Decreased graft survival of retransplants can largely be explained by increased HLA-immunization


E.G. Kamburova, B.W. Wisse, I. Joosten, W.A. Allebes, A. van der Meer, L.B. Hilbrands, M.C. Baas, E. Spierings, C.E. Hack, F.E. van Reekum, A.D. van Zuilen, M.C. Verhaar, M.L. Bots, A.C.A.D. Drop, L. Plaisier, M.A.J. Seelen, J.S.F. Sanders, B. Hepkema, A.J. Lambeck, L.B. Bungener, C. Roozendaal, M.G.J. Tilanus, C.E.M. Voorter, L. Wieten, E.M. van Duijnhoven, M.A.C.J. Gelens, M.H.L. Christiaans, F.J. van Ittersum, A. Nurmohamed, N.M. Lardy, W. Swelsen, K.A.M.I. van der Pant, N.C. van der Weerd, I.J.M. ten Berge, F.J. Bemelman, A.J. Hoitsma, P.J.M. van der Boog, J.W. de Fijter, M.G.H. Betjes, S. Heidt, D.L. Roelen, F.H.J. Claas, H.G. Otten

Thursday 15 march 2018

15:35 - 15:40h at Willem Burger Foyer

Categories: Clinical, Session (poster)

Parallel session: Poster session 3: Clinical


Many kidney recipients will need more than one kidney transplant during a lifetime. Patients often develop anti-HLA antibodies after losing their graft. We investigated the effect of (donor-specific) HLA antibodies (DSA) in retransplanted patients (re-Tx) versus patients transplanted for the first time (first-Tx) in the Dutch PROCARE Consortium study.

The 10-year graft survival of 3127 first-Tx and 142 re-Tx patients without HLA antibodies is comparable (80% vs 81%). If patients have HLA antibodies that are not donor-specific (NDSA) the 10-year graft survival was lower for the 311 re-Tx compared to 577 first-Tx (first-Tx 76% vs re-Tx 71%). This was also the case for patients with DSA: graft survival pf 69% for first-Tx (n=297) vs 57% for re-Tx (n=270). This effect might be HLA antibody independent, but may also be caused by previous transplants inducing more different HLA antibodies. To investigate whether a higher level of immunization might be driving the graft survival differences in the NDSA and DSA groups we analyzed differences in the percentage panel reactive antibodies (%PRA) at time of transplant (current %PRA) and the historically highest level before transplant (high %PRA) between first-Tx and re-Tx.

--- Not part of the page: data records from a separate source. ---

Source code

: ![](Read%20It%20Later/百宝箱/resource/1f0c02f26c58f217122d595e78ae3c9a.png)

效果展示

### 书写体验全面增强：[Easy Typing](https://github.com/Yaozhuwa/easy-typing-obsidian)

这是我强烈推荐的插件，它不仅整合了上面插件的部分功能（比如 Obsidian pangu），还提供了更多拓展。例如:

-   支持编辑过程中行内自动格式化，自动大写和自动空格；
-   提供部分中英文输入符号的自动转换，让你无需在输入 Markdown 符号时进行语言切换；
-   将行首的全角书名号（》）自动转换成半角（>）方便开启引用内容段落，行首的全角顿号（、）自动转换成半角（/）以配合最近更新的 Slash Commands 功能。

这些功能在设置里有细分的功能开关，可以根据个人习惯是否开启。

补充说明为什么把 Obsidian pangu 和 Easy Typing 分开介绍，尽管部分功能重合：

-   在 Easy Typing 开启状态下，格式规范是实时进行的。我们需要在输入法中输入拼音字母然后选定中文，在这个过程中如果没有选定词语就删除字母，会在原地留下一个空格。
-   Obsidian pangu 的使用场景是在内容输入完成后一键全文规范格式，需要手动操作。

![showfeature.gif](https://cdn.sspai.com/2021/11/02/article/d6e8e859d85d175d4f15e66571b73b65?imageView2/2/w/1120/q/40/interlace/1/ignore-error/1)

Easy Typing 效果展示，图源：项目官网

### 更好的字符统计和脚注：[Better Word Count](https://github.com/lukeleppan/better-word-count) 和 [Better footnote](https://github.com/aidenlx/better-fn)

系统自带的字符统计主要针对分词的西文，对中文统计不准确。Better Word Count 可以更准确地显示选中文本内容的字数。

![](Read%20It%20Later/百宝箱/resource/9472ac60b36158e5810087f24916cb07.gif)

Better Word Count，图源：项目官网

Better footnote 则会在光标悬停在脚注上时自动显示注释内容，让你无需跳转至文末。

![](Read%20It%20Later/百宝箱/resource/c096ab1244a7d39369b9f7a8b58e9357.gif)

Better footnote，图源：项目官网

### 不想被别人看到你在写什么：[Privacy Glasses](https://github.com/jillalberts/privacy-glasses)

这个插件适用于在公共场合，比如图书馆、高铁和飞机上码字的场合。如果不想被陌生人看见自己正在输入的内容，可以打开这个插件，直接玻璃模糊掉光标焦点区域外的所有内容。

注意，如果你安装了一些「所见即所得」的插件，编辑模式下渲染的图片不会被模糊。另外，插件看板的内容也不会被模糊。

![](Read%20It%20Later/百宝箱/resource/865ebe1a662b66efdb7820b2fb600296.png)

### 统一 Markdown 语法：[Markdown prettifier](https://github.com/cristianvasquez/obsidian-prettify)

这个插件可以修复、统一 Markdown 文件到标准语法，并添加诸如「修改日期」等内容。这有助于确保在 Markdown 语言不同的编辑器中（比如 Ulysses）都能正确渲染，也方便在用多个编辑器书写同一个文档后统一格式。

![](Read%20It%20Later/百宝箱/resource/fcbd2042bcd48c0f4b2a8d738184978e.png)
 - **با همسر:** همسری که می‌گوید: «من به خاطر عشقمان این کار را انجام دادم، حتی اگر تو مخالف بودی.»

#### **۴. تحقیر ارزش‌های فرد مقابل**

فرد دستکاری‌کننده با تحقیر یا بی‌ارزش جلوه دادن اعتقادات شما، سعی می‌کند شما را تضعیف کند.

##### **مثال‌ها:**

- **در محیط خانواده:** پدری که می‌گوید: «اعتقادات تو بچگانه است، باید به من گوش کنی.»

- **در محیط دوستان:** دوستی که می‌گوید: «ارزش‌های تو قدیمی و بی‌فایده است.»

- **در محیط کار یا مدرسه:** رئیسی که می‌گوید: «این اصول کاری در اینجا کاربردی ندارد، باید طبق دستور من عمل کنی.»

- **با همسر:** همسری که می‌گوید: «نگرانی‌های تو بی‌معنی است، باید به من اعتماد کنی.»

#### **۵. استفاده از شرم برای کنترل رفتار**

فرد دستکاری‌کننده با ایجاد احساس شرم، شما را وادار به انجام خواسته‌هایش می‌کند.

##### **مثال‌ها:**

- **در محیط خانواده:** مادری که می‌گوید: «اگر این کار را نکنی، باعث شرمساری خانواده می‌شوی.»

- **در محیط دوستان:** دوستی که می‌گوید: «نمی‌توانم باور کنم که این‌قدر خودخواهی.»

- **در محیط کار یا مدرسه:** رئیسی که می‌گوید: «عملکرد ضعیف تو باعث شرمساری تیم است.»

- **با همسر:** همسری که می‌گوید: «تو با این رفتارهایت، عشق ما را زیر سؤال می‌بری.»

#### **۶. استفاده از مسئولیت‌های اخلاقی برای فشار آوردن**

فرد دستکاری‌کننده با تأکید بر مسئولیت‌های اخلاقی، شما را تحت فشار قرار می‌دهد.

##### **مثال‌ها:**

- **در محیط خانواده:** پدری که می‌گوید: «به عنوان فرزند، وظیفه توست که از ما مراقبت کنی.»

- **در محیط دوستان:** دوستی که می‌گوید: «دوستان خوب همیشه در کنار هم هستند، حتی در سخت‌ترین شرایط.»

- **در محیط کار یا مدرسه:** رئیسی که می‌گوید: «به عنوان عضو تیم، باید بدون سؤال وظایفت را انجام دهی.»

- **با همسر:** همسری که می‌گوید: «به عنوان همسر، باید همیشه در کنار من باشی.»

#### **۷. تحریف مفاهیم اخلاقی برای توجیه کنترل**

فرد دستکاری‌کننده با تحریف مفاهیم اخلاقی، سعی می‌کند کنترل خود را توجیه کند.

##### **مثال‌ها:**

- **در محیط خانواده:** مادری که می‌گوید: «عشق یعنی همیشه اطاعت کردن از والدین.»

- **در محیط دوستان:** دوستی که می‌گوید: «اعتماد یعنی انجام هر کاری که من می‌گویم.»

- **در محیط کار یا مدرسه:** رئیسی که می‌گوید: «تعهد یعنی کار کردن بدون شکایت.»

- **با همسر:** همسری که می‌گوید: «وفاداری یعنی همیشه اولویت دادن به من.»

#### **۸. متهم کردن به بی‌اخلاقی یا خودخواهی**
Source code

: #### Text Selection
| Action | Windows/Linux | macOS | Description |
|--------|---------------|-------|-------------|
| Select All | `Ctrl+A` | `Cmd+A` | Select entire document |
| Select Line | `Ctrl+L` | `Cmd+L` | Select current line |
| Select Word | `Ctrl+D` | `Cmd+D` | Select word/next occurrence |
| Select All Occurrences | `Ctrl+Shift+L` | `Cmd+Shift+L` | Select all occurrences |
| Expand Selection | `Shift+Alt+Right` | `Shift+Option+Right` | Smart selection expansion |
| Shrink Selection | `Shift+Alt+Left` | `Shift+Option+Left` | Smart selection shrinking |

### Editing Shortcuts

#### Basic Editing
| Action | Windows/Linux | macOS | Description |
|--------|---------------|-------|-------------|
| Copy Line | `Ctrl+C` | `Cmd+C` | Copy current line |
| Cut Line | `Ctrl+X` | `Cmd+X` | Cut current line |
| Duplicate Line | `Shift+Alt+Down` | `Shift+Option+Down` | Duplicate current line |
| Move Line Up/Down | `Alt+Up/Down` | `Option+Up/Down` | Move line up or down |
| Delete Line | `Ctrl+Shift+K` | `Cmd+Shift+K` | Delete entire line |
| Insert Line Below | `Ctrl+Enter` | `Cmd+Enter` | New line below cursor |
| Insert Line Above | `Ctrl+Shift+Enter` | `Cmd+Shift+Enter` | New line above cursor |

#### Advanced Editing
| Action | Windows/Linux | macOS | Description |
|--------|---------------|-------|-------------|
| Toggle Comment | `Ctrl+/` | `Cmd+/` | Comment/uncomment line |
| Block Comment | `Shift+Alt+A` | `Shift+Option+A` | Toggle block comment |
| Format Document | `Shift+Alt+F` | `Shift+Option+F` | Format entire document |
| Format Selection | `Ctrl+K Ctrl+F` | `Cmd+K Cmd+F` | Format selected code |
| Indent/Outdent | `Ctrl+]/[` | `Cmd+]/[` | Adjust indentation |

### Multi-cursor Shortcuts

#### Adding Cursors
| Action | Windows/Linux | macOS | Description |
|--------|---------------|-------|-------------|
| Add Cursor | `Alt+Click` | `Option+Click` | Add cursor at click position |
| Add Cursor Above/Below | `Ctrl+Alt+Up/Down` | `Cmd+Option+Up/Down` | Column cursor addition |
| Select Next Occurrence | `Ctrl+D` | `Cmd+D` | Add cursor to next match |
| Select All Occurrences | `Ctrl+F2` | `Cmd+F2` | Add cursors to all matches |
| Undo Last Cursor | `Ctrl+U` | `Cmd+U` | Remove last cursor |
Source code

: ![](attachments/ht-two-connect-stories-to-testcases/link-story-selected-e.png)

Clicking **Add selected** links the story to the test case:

We found that both %PRA to be considerably higher in re-Tx if (donor specific) HLA antibodies were detected by single antigen bead (SAB) assays in the pretransplant serum. Especially the relative number of transplantations with a current %PRA equal to 0% (these are transplants for which all of the CDC crossmatches against a panel of donors were negative, yet for which SAB assays did pick up HLA antibodies) is considerably higher in first-Tx. After excluding all transplantations with a current %PRA of 0% we reduced the difference in immunization level between first-Tx and re-Tx and found no remaining difference between graft survival of first-Tx and re-Tx for NDSA positive transplantations, and a greatly reduced difference for DSA positive transplantations. In conclusion, in the investigated cohort the relation between retransplantation and graft survival seems to be predominantly dependent on the presence of pretransplant HLA antibodies (NDSA and DSA).

Therefore, one should consider not including the variable retransplantation in a multivariable model to study the effect of HLA antibodies on long term graft survival, as that will likely mask part of the studied effect.